It's difficult to evaluate Les Freres Corbusier's production of Hell House with the usual tools of theater criticism. While there is a set and there are actors, and there is an episodic narrative of sorts, these usual points of reference for theater audiences and critics are almost beside the point. Hell House is as much anthropological exploration as theatrical production, and responses to it reveal more about the audience members at any given performance than they do about the aesthetic or even political agenda of the production itself. However you approach it, and whether you find it funny, frightening, or quaint, this is a unique experience for New York and promises to further solidify Les Freres Corbusier's position as one of the city's most buzz-worthy theater companies.
Apparently originated by Jerry Falwell in the 1970's, the Hell House tradition was formalized, gore-ified, and packaged for marketing by Keenan Roberts, senior pastor of an Assemblies of God affiliate in Colorado. Roberts has created an "outreach kit" to help individual churches and organizations set up their own Hell Houses. Kits include scripts, a sound effects CD, a DVD with samples of finished scenes, and advice on how to produce fake blood and aborted fetus parts. Thousands of Hell Houses spring up around the country every October. They are evangelically deconstructed haunted houses, with ghosts and goblins replaced by sinners and Satan.
Patrons are shuffled through a series of rooms by a demonic tour guide. The rooms depict a variety of sinful choices: date rape, abortion, drug use, gay weddings, suicide, and just plain secular humanism are some examples. Whenever possible, these scenes are drenched in stage blood. Eventually the tour leads to hell and then to heaven. The goal is to keep some of the fun and thrills of secular "haunted houses" while appealing to religious sensibilities and making the audience fear not only for their bodies but for their souls. Having been shaken by relatively graphic depictions of sinful lives, audience members are encouraged to join with a prayer partner and either convert to evangelical Christianity or reaffirm their faith. According to Roberts, his Hell Houses have a "33% Salvation rate."
While most Hell Houses are produced by churches and other religious organizations, this one has been produced by one of New York's trendiest young theater companies. Les Freres Corbusier has garnered significant attention over its first several years, most recently with 2005's Heddatron. The company has developed a reputation for creating contextually ironic work without overtly mocking its source material.
This approach has clearly informed its new production as well. While it would have been all too easy to drench Hell House in equal amounts of irony and stage blood, director Alex Timbers and company have tried to approach the material as straight-on as possible. In marked contrast to the controversial 2004 Hollywood Hellhouse, which featured Bill Maher and Andy Richter, among others, Les Freres Corbusier has tried to recreate the phenomenon rather than mock it. In fact, producer Aaron Lemon-Strauss, in a recent interview in The Gothamist, revealed that one of the only significant changes made to Roberts's script is that many of the intentional jokes have been removed for fear that audiences would assume these jokes had been inserted by the artistic team.
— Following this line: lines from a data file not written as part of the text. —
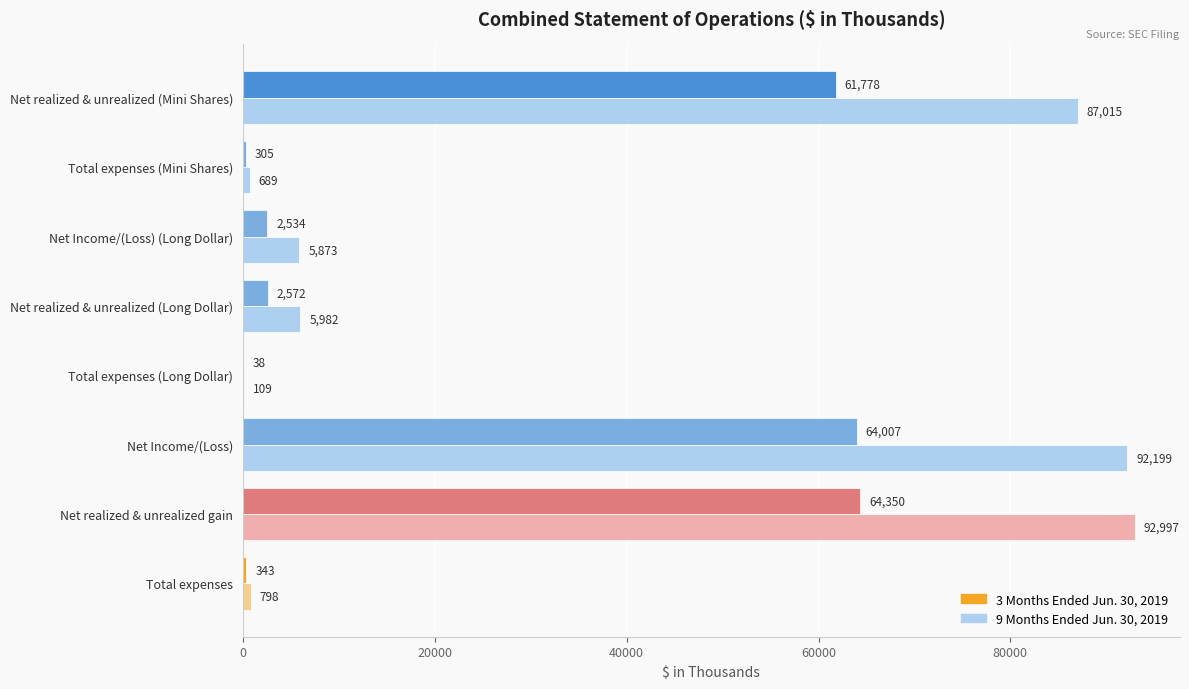

At which label is 9 Months Ended Jun. 30, 2019 closest to 46553?

Net realized & unrealized (Mini Shares)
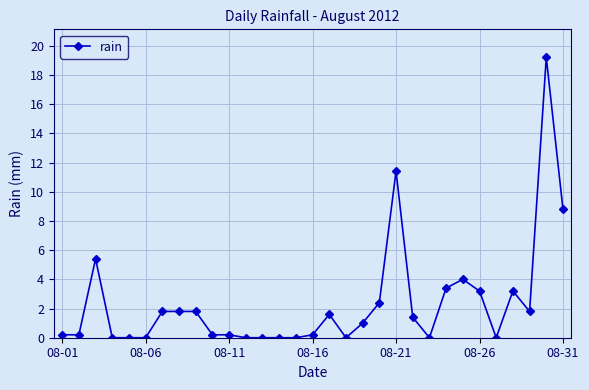

How many distinct data groups are displayed?

1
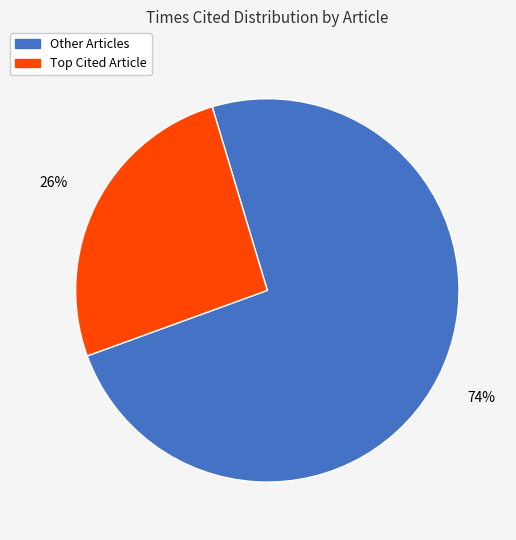

Is there any slice that represents more than half of the pie?

Yes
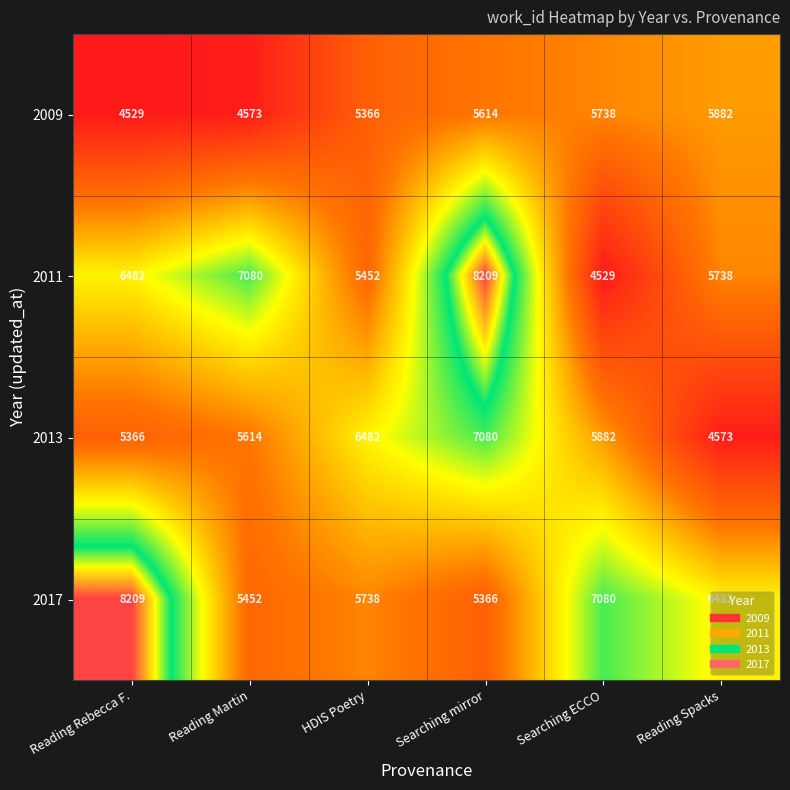

What is the difference between the maximum and minimum values in the 2017 series?

2843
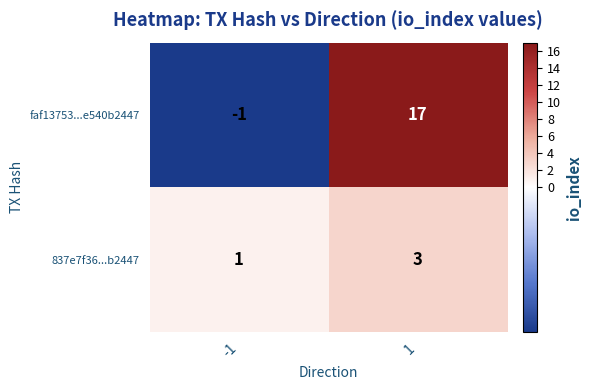

At -1, list the series in order from largest to smallest.

837e7f36...b2447, faf13753...e540b2447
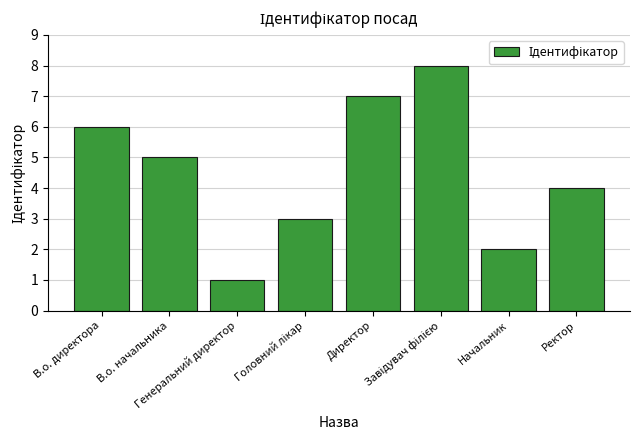

What is the difference between the maximum and minimum values?

7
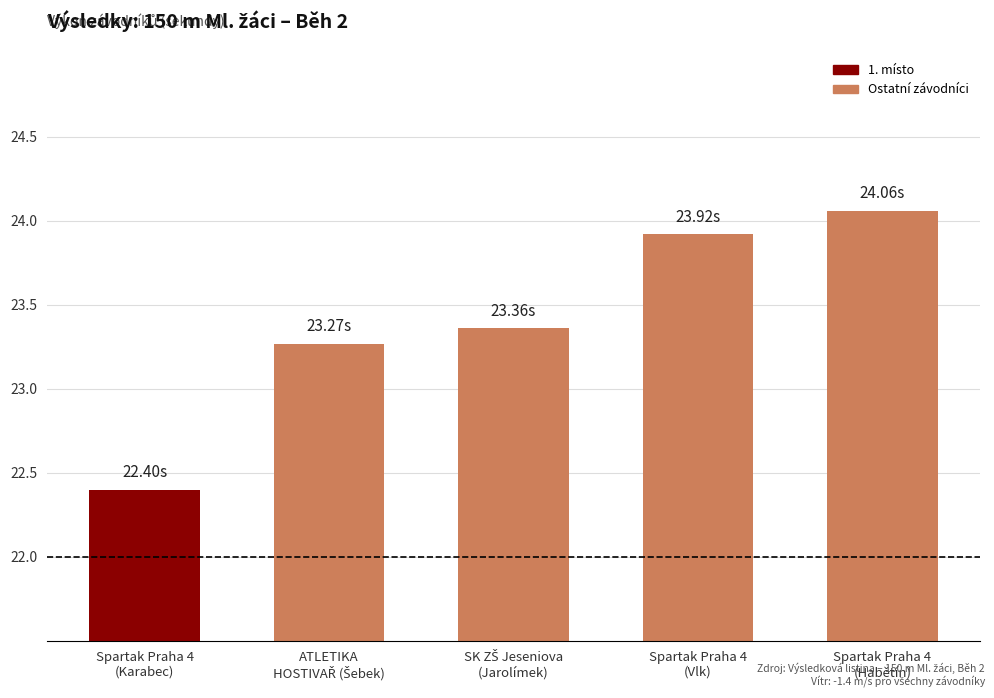

What is the change in value from Spartak Praha 4
(Karabec) to Spartak Praha 4
(Vlk)?

+1.5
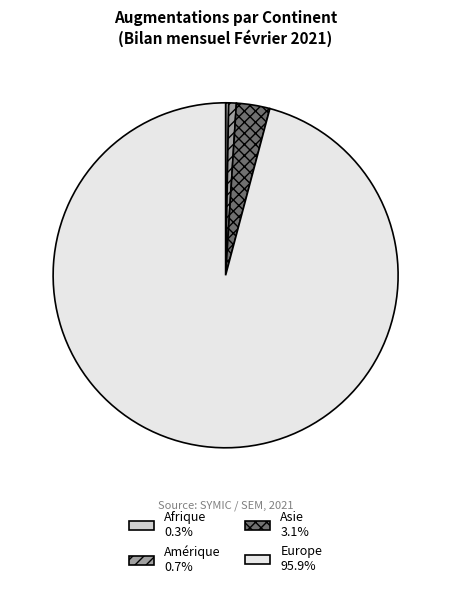

How many slices are in this pie chart?

4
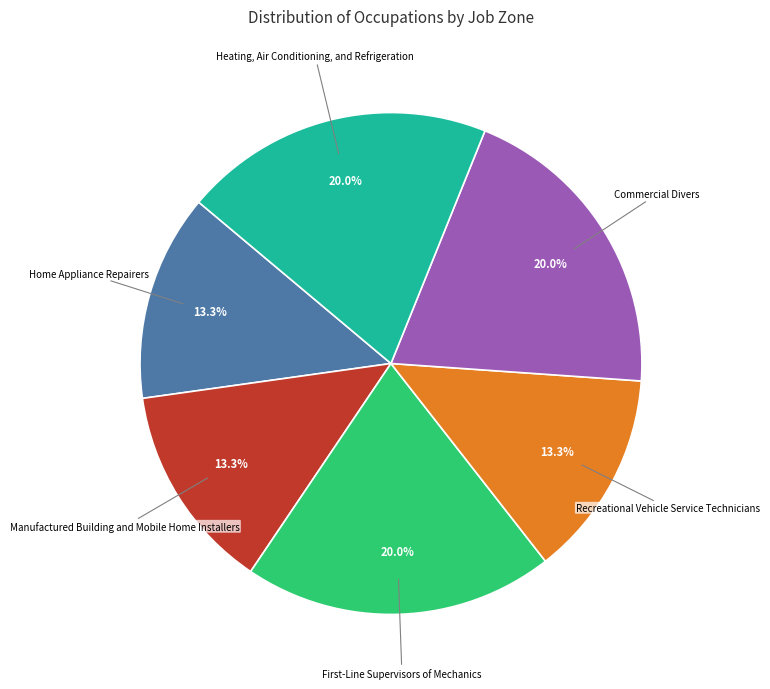

Does Heating, Air Conditioning, and Refrigeration represent more than half of the total?

No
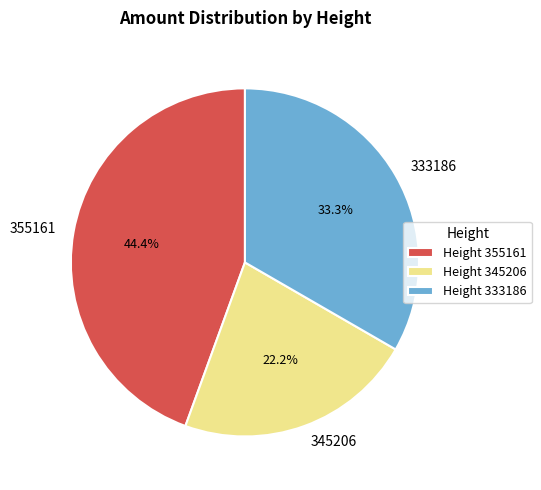

Does 345206 account for over 50% of the chart?

No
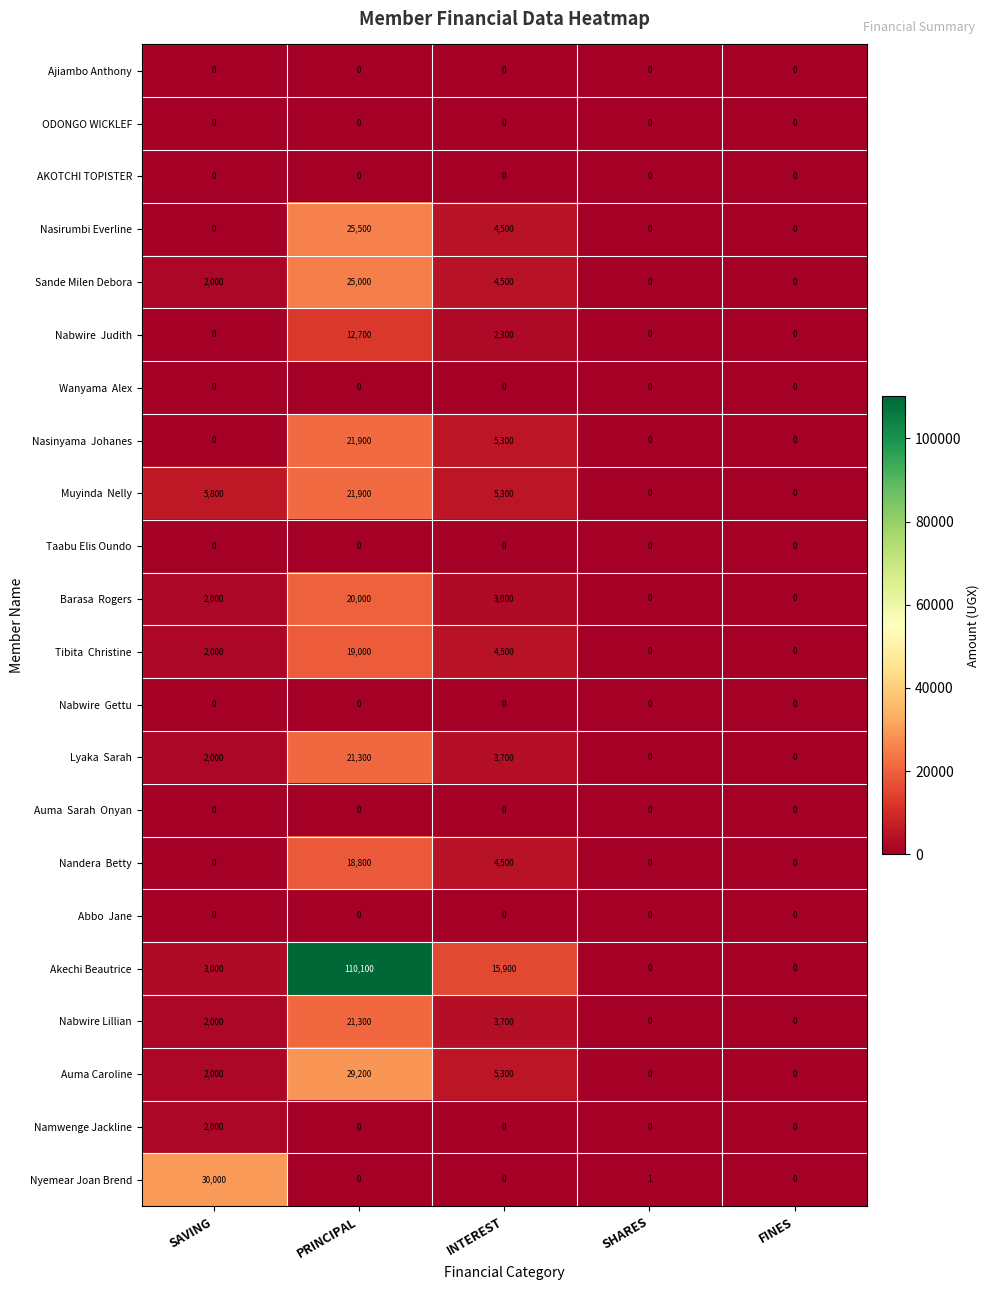

Which category has the highest value across all series?

PRINCIPAL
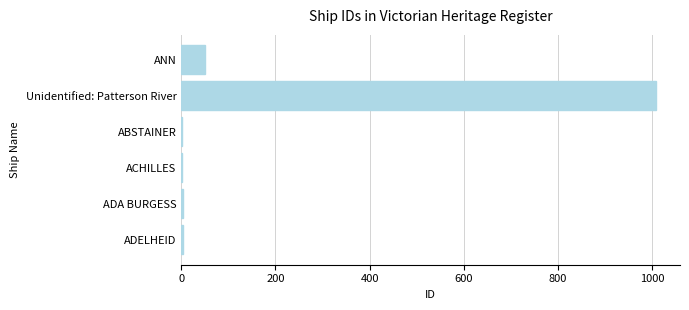

Count the number of categories in the chart.

6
Of course, there is considerable irony built into the context of this production. A Hell House produced by a hip young theater company at one of the city's hippest performance spaces, for an audience mostly clad in black turtlenecks and NYU sweatshirts, is, inevitably, a decidedly secular experience. The production also resulted in the fascinating spectacle of skilled actors pretending to be amateur actors, a kind of double-performance that would not be present in a Bible Belt production. Intriguingly, the stilted delivery of the sometimes excruciating dialogue faded as the Hell Room approached. Just as the scenes were meant to be progressively more frightening, the anguish in the performers' voices became more and more genuine as the tour approached its climax.
The most notable change to the usual Hell House configuration is that Les Freres decided not to include a prayer and conversion room. Instead, the tour ended with a Christian rock band, punch, and powdered doughnuts. While this decision seems to have been made in a spirit of respect for religion, it rendered the concluding room all too comfortable for an audience already safely removed from the material. Whether they were disgusted or amused by the preceding spectacle, it would have been fascinating to see this audience confronted by earnest invitations to drink the proverbial punch (not just the Kool-Aid) and embrace the evangelism behind Roberts's creation.